STATED GOAL: Count how many lines in the records contain the word "elements", and reply with the number alone.

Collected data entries
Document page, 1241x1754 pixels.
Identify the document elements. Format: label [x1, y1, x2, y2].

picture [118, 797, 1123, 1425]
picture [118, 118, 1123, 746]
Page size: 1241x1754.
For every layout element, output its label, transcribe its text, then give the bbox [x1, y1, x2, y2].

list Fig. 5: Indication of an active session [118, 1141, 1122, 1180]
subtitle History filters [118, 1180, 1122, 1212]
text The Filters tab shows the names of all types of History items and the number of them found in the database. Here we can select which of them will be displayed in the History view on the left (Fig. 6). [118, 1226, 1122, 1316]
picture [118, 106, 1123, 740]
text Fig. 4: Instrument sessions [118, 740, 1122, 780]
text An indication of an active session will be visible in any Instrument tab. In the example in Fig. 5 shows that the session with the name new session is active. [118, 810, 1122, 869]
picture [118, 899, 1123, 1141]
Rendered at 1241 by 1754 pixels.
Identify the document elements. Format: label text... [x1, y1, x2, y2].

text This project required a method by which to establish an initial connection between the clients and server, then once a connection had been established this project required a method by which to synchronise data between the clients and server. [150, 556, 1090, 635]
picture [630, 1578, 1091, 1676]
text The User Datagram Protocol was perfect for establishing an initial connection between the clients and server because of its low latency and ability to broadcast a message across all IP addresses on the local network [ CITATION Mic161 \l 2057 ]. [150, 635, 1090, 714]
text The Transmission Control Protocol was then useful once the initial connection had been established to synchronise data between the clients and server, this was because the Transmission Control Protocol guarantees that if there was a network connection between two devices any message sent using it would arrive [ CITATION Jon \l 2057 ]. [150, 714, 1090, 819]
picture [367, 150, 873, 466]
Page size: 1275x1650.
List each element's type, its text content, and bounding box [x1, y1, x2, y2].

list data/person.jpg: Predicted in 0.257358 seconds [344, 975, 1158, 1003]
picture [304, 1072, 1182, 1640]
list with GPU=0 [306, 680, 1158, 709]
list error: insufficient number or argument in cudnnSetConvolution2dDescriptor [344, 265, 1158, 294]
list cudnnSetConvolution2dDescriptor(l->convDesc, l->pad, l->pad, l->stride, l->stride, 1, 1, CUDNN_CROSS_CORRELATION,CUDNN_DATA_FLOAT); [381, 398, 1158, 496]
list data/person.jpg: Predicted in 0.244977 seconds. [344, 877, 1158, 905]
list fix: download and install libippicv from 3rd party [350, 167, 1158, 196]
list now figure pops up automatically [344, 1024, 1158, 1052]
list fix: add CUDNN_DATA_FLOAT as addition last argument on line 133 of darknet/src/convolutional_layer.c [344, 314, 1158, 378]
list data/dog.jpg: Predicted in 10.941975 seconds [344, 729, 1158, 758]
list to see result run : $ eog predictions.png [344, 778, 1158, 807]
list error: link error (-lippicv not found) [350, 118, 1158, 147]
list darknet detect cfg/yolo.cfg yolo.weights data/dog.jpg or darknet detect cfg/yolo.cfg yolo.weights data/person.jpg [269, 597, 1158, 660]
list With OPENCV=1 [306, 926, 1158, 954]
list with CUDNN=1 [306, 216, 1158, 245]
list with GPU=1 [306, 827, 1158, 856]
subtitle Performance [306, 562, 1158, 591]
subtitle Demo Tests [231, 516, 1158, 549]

FINISHED TASK: 2